Cuarentena

Desde que ella se fue, el hogar —de momento aislado— se transforma. La temperatura se dispara, el techo tiembla, las ventanas escurren y los muros aparecen o desaparecen en medio de reverberaciones inconexas. La niña, a medias huérfana, rueda por el suelo y su padre la observa, ya sea desde la cocina e incluso en el baño. Las paredes, a veces transparentes por la onda de calor, le permiten ver a su hija en cualquier rincón de la casa.

Prohibido salir hasta haber sanado. Decía la nota que la madre dejó sobre la mesa antes de marcharse. Del armario faltaban ropa y sus objetos personales. Ante la amenaza, al marido no le quedó más remedio que ponerse el pijama que no se quitaría hasta que pasaran las cuarenta horas de prescripción que iban más allá de lo médico. Sanarse de las heridas verbales que, sin dejar costras visibles en un principio, penetraban hasta quebrar alma y huesos; de la fiebre y la tos; de los ojos que creían ver oasis donde solo había concreto y no dejaban de aguadarse. Hacía falta el taconeo de la madre, la música que la acompañaba hasta para el quehacer más mínimo, también faltaba el golpeteo que escapaba del grifo continuamente abierto, puck, plick, puck, goteo que a alguien le robó el sueño, tras ello, la cordura.

 La niña trepa por las paredes mientras escapa de los tentáculos de su padre, quien la busca para sanarse de esa cólera que atormenta su espíritu; fuerza capaz de transformar a un humano en bestia, pero la pequeña criatura extiende su larga piernas y consigue asirse en una esquina del techo donde hace su nido. Los dos parecen habitantes de mundos diferentes, aunque a ambos los atormente el mismo malestar. Sanarse, deben.

El padre se limpia el sudor con la manga del pijama y aunque de momento su frente se seca, el resto de la ropa permanece húmeda por la calentura. La niña también está mojada, hay un charco sobre el suelo de mármol, cuya última gota tímida silba —cual si fuera un cristal estrellándose contra el suelo— salpicando las fuerzas que le quedan. La fiebre los está consumiendo.

 La niña decide descender a la hora de alimentarse. Se desplaza, primero un pie, luego un brazo, después la pierna larga, más larga y recta que el resto de su cuerpo distorsionado como en un cóncavo reflejo, le sigue el otro brazo y al final la cabeza, siempre es la cabeza lo último en acercarse al padre.

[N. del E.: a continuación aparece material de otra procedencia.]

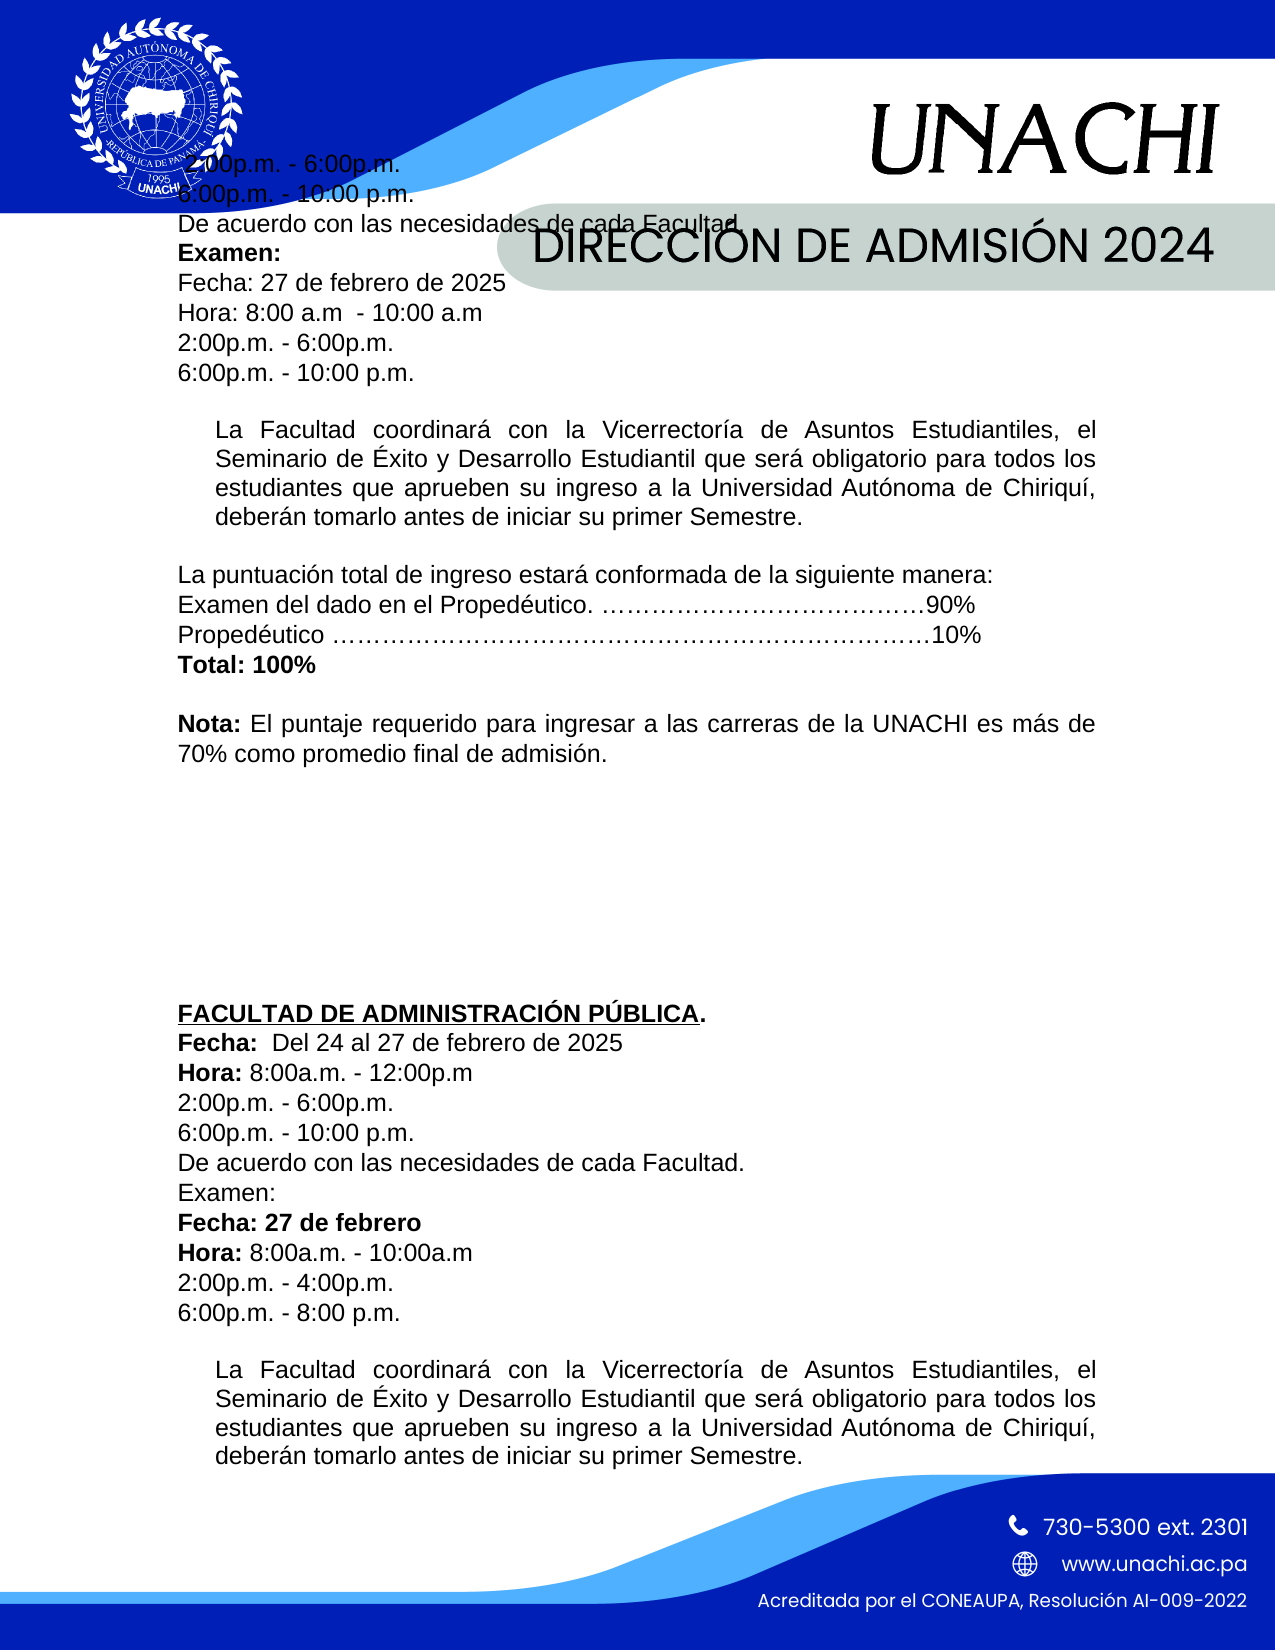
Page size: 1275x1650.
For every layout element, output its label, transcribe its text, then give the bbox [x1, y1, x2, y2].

text Hora: 8:00a.m. - 10:00a.m [177, 1237, 1098, 1266]
text De acuerdo con las necesidades de cada Facultad. [177, 207, 1098, 237]
text Fecha: Del 24 al 27 de febrero de 2025 [177, 1027, 1098, 1057]
text 2:00p.m. - 6:00p.m. [177, 148, 1098, 177]
picture [0, 0, 1275, 1650]
text Fecha: 27 de febrero de 2025 [177, 267, 1098, 297]
text 6:00p.m. - 10:00 p.m. [177, 357, 1098, 387]
text Propedéutico ………………………………………………………………10% [177, 619, 1098, 649]
text Examen: [177, 237, 1098, 267]
text Hora: 8:00a.m. - 12:00p.m [177, 1057, 1098, 1087]
text De acuerdo con las necesidades de cada Facultad. [177, 1147, 1098, 1177]
text 6:00p.m. - 8:00 p.m. [177, 1296, 1098, 1326]
text Examen del dado en el Propedéutico. …………………………………90% [177, 589, 1098, 619]
text Fecha: 27 de febrero [177, 1207, 1098, 1237]
text 2:00p.m. - 4:00p.m. [177, 1266, 1098, 1296]
text Nota: El puntaje requerido para ingresar a las carreras de la UNACHI es más de 70% como promedio final de admisión. [177, 708, 1098, 767]
text FACULTAD DE ADMINISTRACIÓN PÚBLICA. [177, 997, 1098, 1027]
text Examen: [177, 1177, 1098, 1207]
text 2:00p.m. - 6:00p.m. [177, 1087, 1098, 1117]
text 6:00p.m. - 10:00 p.m. [177, 177, 1098, 207]
text Hora: 8:00 a.m - 10:00 a.m [177, 297, 1098, 327]
text La puntuación total de ingreso estará conformada de la siguiente manera: [177, 559, 1098, 589]
text La Facultad coordinará con la Vicerrectoría de Asuntos Estudiantiles, el Seminario de Éxito y Desarrollo Estudiantil que será obligatorio para todos los estudiantes que aprueben su ingreso a la Universidad Autónoma de Chiriquí, deberán tomarlo antes de iniciar su primer Semestre. [215, 1355, 1098, 1470]
text 6:00p.m. - 10:00 p.m. [177, 1117, 1098, 1147]
text 2:00p.m. - 6:00p.m. [177, 327, 1098, 357]
text Total: 100% [177, 649, 1098, 679]
text La Facultad coordinará con la Vicerrectoría de Asuntos Estudiantiles, el Seminario de Éxito y Desarrollo Estudiantil que será obligatorio para todos los estudiantes que aprueben su ingreso a la Universidad Autónoma de Chiriquí, deberán tomarlo antes de iniciar su primer Semestre. [215, 416, 1098, 531]
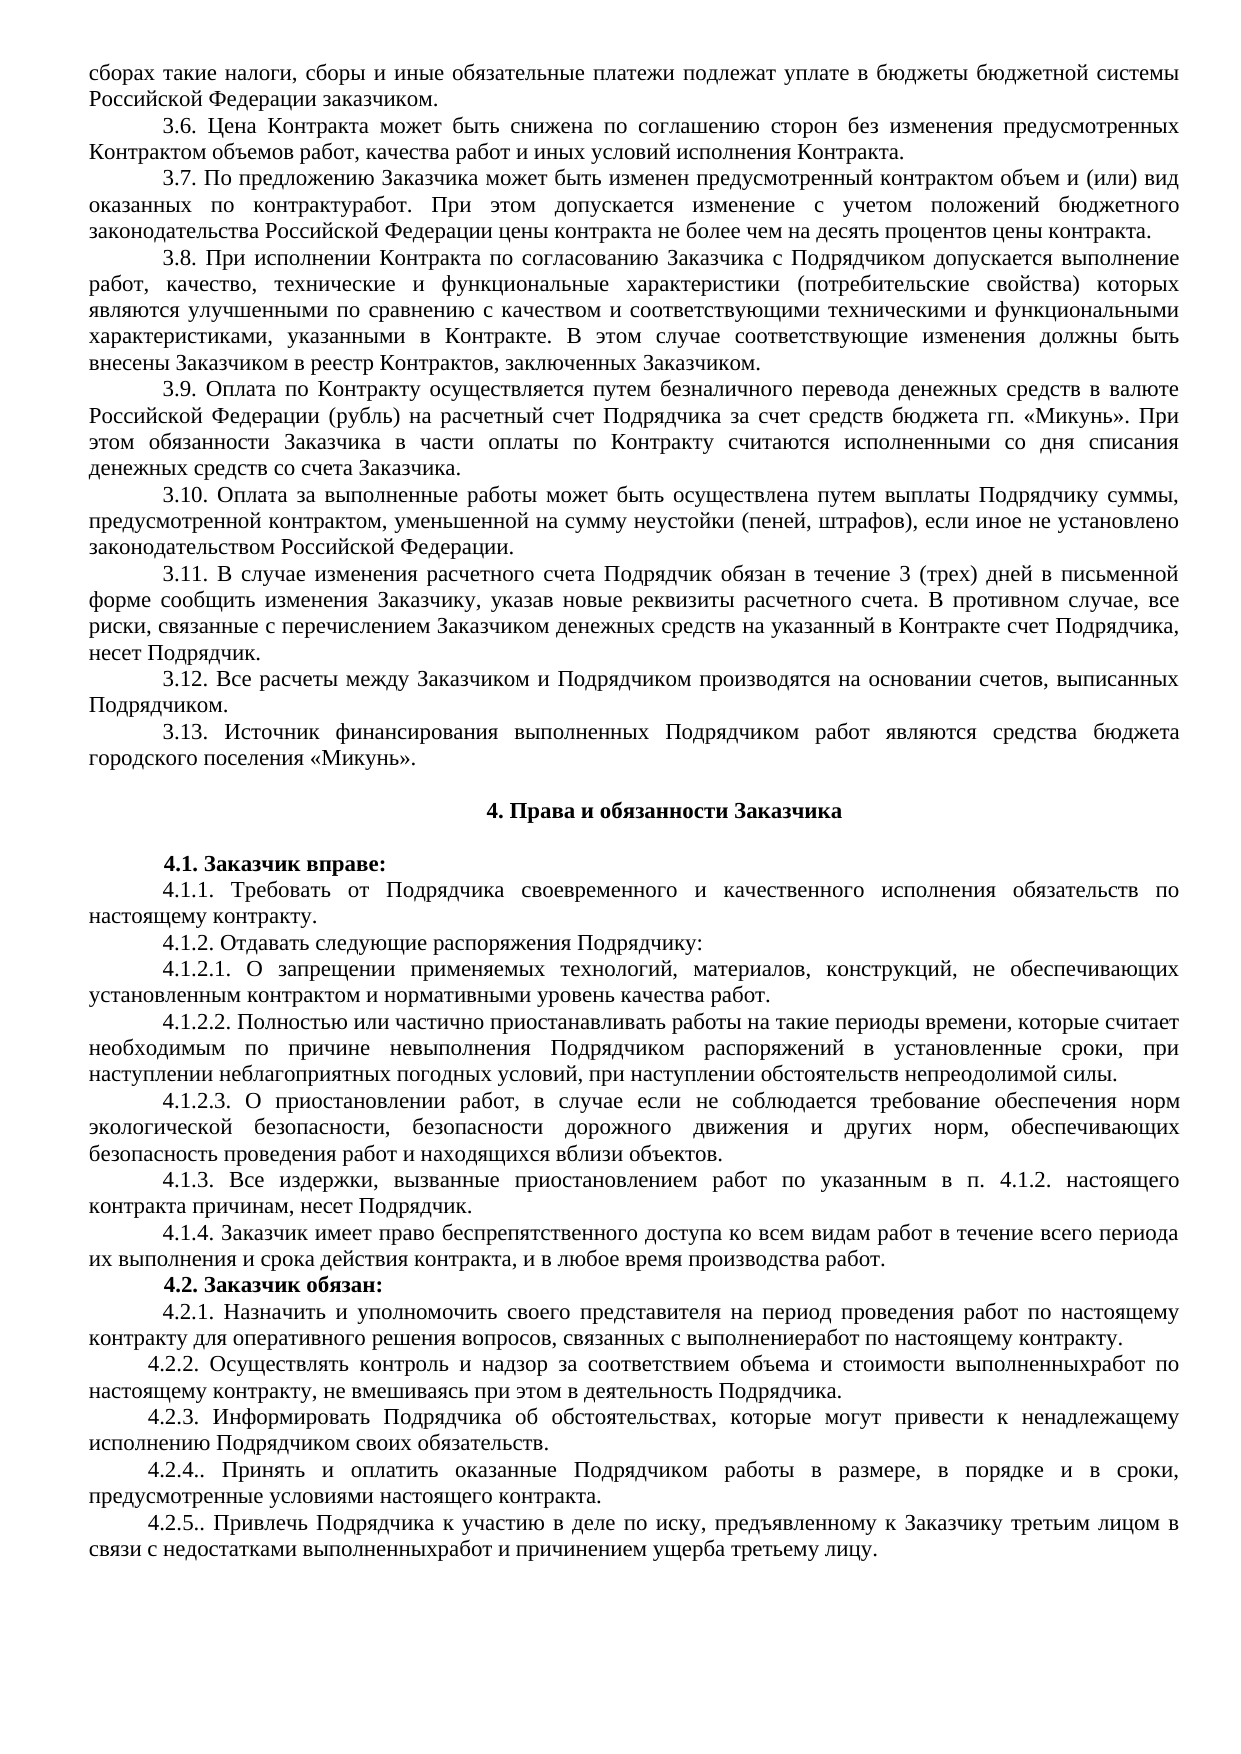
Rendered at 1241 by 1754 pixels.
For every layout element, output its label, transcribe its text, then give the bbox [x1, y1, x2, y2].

text 3.11. В случае изменения расчетного счета Подрядчик обязан в течение 3 (трех) дней в письменной форме сообщить изменения Заказчику, указав новые реквизиты расчетного счета. В противном случае, все риски, связанные с перечислением Заказчиком денежных средств на указанный в Контракте счет Подрядчика, несет Подрядчик. [89, 560, 1181, 665]
text 4.2.1. Назначить и уполномочить своего представителя на период проведения работ по настоящему контракту для оперативного решения вопросов, связанных с выполнениеработ по настоящему контракту. [89, 1298, 1181, 1350]
text 3.13. Источник финансирования выполненных Подрядчиком работ являются средства бюджета городского поселения «Микунь». [89, 718, 1181, 771]
text 4.2.5.. Привлечь Подрядчика к участию в деле по иску, предъявленному к Заказчику третьим лицом в связи с недостатками выполненныхработ и причинением ущерба третьему лицу. [89, 1508, 1181, 1561]
text 4.2. Заказчик обязан: [89, 1271, 1181, 1298]
text 4.1. Заказчик вправе: [89, 850, 1181, 876]
text 4.1.2.1. О запрещении применяемых технологий, материалов, конструкций, не обеспечивающих установленным контрактом и нормативными уровень качества работ. [89, 955, 1181, 1008]
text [89, 59, 1181, 112]
text 3.9. Оплата по Контракту осуществляется путем безналичного перевода денежных средств в валюте Российской Федерации (рубль) на расчетный счет Подрядчика за счет средств бюджета гп. «Микунь». При этом обязанности Заказчика в части оплаты по Контракту считаются исполненными со дня списания денежных средств со счета Заказчика. [89, 375, 1181, 481]
text 3.10. Оплата за выполненные работы может быть осуществлена путем выплаты Подрядчику суммы, предусмотренной контрактом, уменьшенной на сумму неустойки (пеней, штрафов), если иное не установлено законодательством Российской Федерации. [89, 481, 1181, 560]
text 3.8. При исполнении Контракта по согласованию Заказчика с Подрядчиком допускается выполнение работ, качество, технические и функциональные характеристики (потребительские свойства) которых являются улучшенными по сравнению с качеством и соответствующими техническими и функциональными характеристиками, указанными в Контракте. В этом случае соответствующие изменения должны быть внесены Заказчиком в реестр Контрактов, заключенных Заказчиком. [89, 243, 1181, 375]
text 4.2.3. Информировать Подрядчика об обстоятельствах, которые могут привести к ненадлежащему исполнению Подрядчиком своих обязательств. [89, 1403, 1181, 1456]
text 4.1.2.3. О приостановлении работ, в случае если не соблюдается требование обеспечения норм экологической безопасности, безопасности дорожного движения и других норм, обеспечивающих безопасность проведения работ и находящихся вблизи объектов. [89, 1087, 1181, 1166]
text 3.6. Цена Контракта может быть снижена по соглашению сторон без изменения предусмотренных Контрактом объемов работ, качества работ и иных условий исполнения Контракта. [89, 112, 1181, 164]
text 4.1.1. Требовать от Подрядчика своевременного и качественного исполнения обязательств по настоящему контракту. [89, 876, 1181, 929]
text 4. Права и обязанности Заказчика [89, 797, 1181, 823]
text 4.2.4.. Принять и оплатить оказанные Подрядчиком работы в размере, в порядке и в сроки, предусмотренные условиями настоящего контракта. [89, 1456, 1181, 1508]
text 3.7. По предложению Заказчика может быть изменен предусмотренный контрактом объем и (или) вид оказанных по контрактуработ. При этом допускается изменение с учетом положений бюджетного законодательства Российской Федерации цены контракта не более чем на десять процентов цены контракта. [89, 164, 1181, 243]
text 4.1.2.2. Полностью или частично приостанавливать работы на такие периоды времени, которые считает необходимым по причине невыполнения Подрядчиком распоряжений в установленные сроки, при наступлении неблагоприятных погодных условий, при наступлении обстоятельств непреодолимой силы. [89, 1008, 1181, 1087]
text 4.1.4. Заказчик имеет право беспрепятственного доступа ко всем видам работ в течение всего периода их выполнения и срока действия контракта, и в любое время производства работ. [89, 1219, 1181, 1271]
text 4.1.3. Все издержки, вызванные приостановлением работ по указанным в п. 4.1.2. настоящего контракта причинам, несет Подрядчик. [89, 1166, 1181, 1219]
text 4.2.2. Осуществлять контроль и надзор за соответствием объема и стоимости выполненныхработ по настоящему контракту, не вмешиваясь при этом в деятельность Подрядчика. [89, 1350, 1181, 1403]
text 3.12. Все расчеты между Заказчиком и Подрядчиком производятся на основании счетов, выписанных Подрядчиком. [89, 665, 1181, 718]
text 4.1.2. Отдавать следующие распоряжения Подрядчику: [89, 929, 1181, 955]
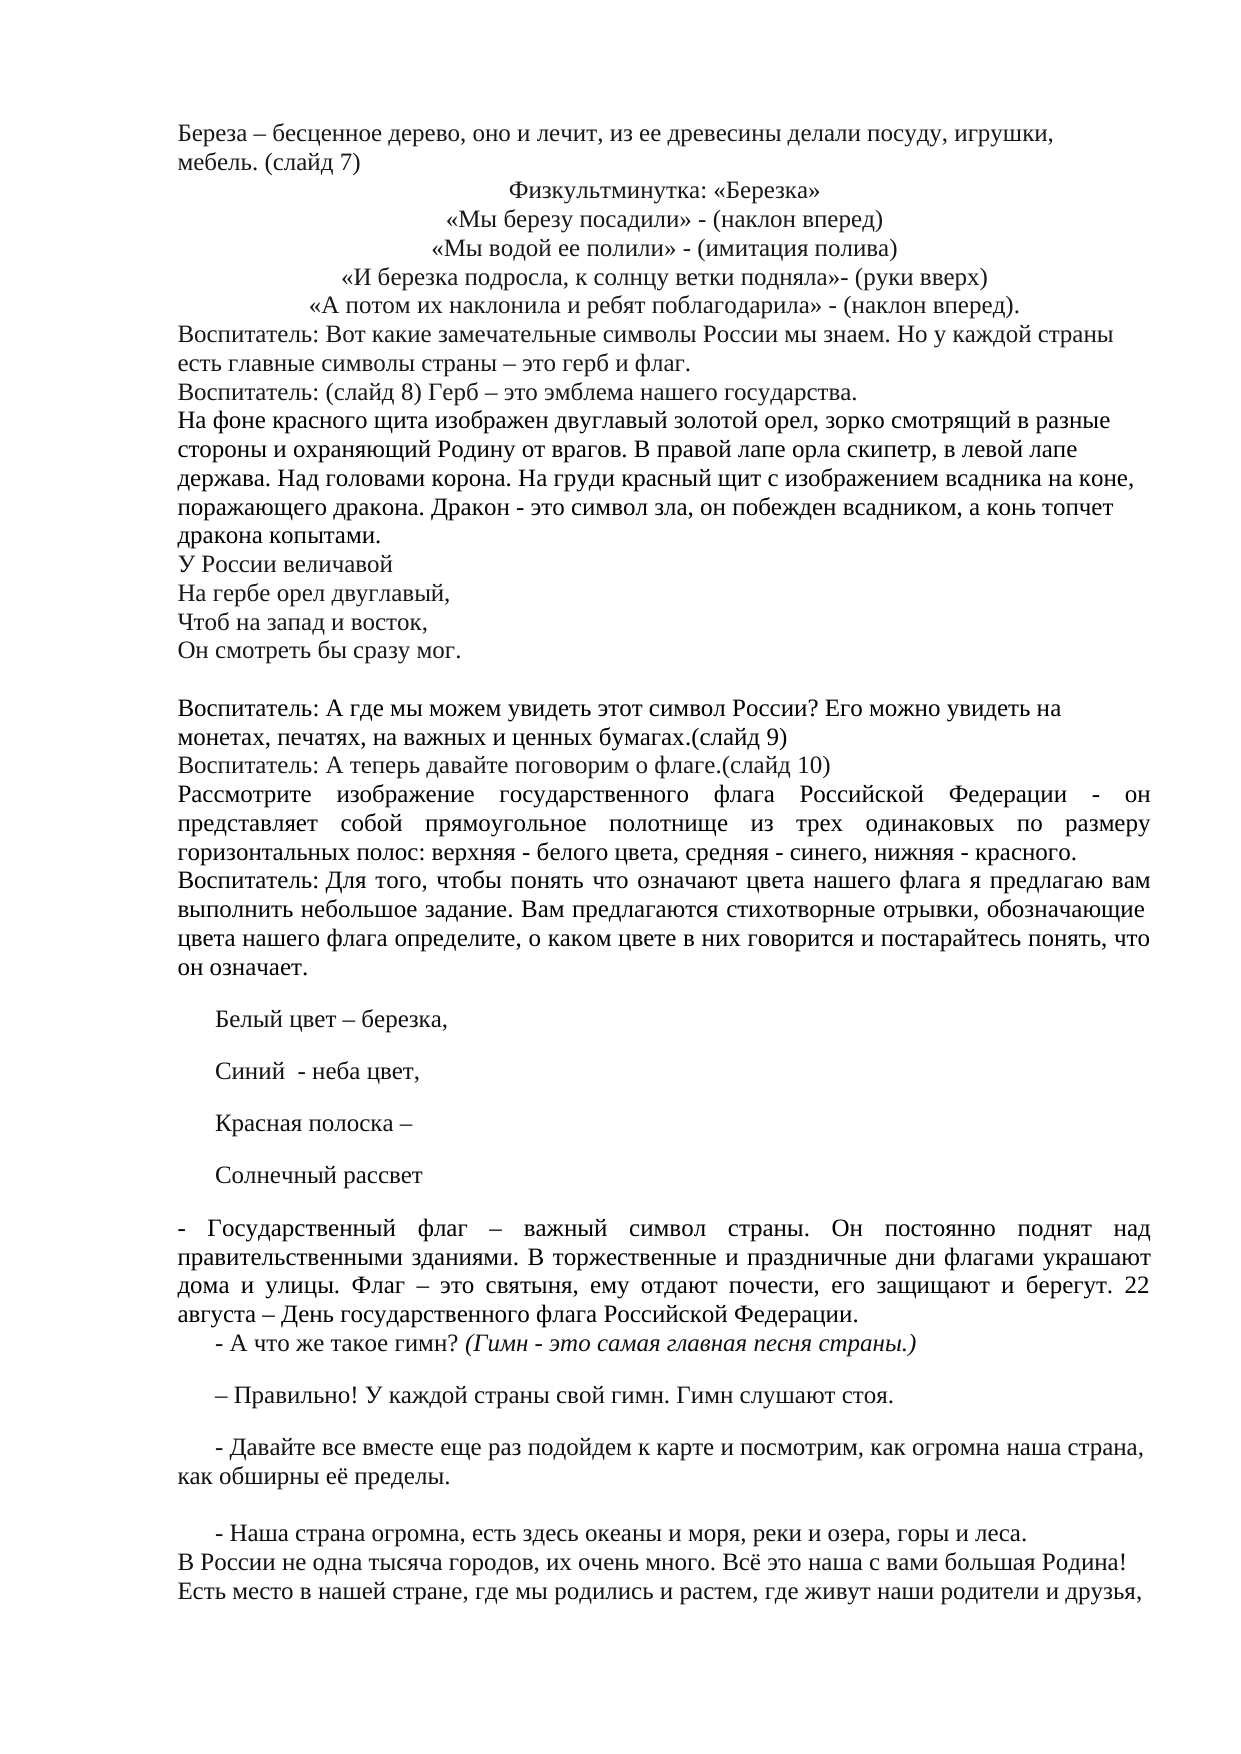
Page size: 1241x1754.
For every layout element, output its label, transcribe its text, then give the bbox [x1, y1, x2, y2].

text На гербе орел двуглавый, [177, 578, 1152, 607]
text У России величавой [177, 549, 1152, 578]
text Воспитатель: (слайд 8) Герб – это эмблема нашего государства. [177, 377, 1152, 406]
text Рассмотрите изображение государственного флага Российской Федерации - он представляет собой прямоугольное полотнище из трех одинаковых по размеру горизонтальных полос: верхняя - белого цвета, средняя - синего, нижняя - красного. [177, 779, 1152, 866]
text На фоне красного щита изображен двуглавый золотой орел, зорко смотрящий в разные стороны и охраняющий Родину от врагов. В правой лапе орла скипетр, в левой лапе держава. Над головами корона. На груди красный щит с изображением всадника на коне, поражающего дракона. Дракон - это символ зла, он побежден всадником, а конь топчет дракона копытами. [177, 406, 1152, 549]
text «А потом их наклонила и ребят поблагодарила» - (наклон вперед). [177, 291, 1152, 319]
text Он смотреть бы сразу мог. [177, 636, 1152, 664]
text - Государственный флаг – важный символ страны. Он постоянно поднят над правительственными зданиями. В торжественные и праздничные дни флагами украшают дома и улицы. Флаг – это святыня, ему отдают почести, его защищают и берегут. 22 августа – День государственного флага Российской Федерации. [177, 1213, 1152, 1328]
text «И березка подросла, к солнцу ветки подняла»- (руки вверх) [177, 262, 1152, 291]
text «Мы березу посадили» - (наклон вперед) [177, 204, 1152, 233]
text Воспитатель: Вот какие замечательные символы России мы знаем. Но у каждой страны есть главные символы страны – это герб и флаг. [177, 319, 1152, 377]
text Белый цвет – березка, [177, 1004, 1152, 1033]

Ninguno habla, además de la temperatura, los cuerpos de ambos tienen protuberancias rojas. En el padre brillan húmedas ventosas que buscan qué coger; en la niña, colmillos escarlatas que revelan la letalidad de su defensa. Tras dejar la mesa, ambos se instalan en el sillón, demasiado chico para la pierna de la niña que se acomoda por encima del respaldo, y tratan de beber agua, lo único que parece tranquilizarlos. Lejos quedó la discusión en su otra vida, cuando estaban sanos y sin desfiguros.

—No quise asfixiarte… —dice el padre mientras sus tentáculos se retraen, pero omite lo demás, lo que la hija quiere escuchar.

Ojalá estuviera de fondo la música y el taconeo de la otra para no tener que hablar e ignorarse a gusto, lástima que a ella le pudo más la vergüenza ante la indisposición del hogar.

—No quise morderte… —responde la hija, agitando sus extremidades, la pierna larga, ya casi más larga que el resto de su cuerpo, recta y áspera, llena de clavos como púas y casi vendada con telaraña desde el tobillo hasta la rodilla.

Abandona el sillón, se arrastra y rueda sobre el suelo para frenar la picazón de su piel bajo la escayola, un rash, rash que reconforta hasta el interno ardor de su orfandad temporal.

La estancia fluctúa cada vez más, y ambos, pese a la condensación del momento, todavía alcanzan a distinguir la monstruosidad oscilante del otro. En una nube de vapor, donde los dos parecen tener más de una cabeza a la cual también pedir perdón hasta sanarse, no queda más que esperar las treinta y cinco horas que faltan, pues como suele decirse, el tiempo lo cura todo.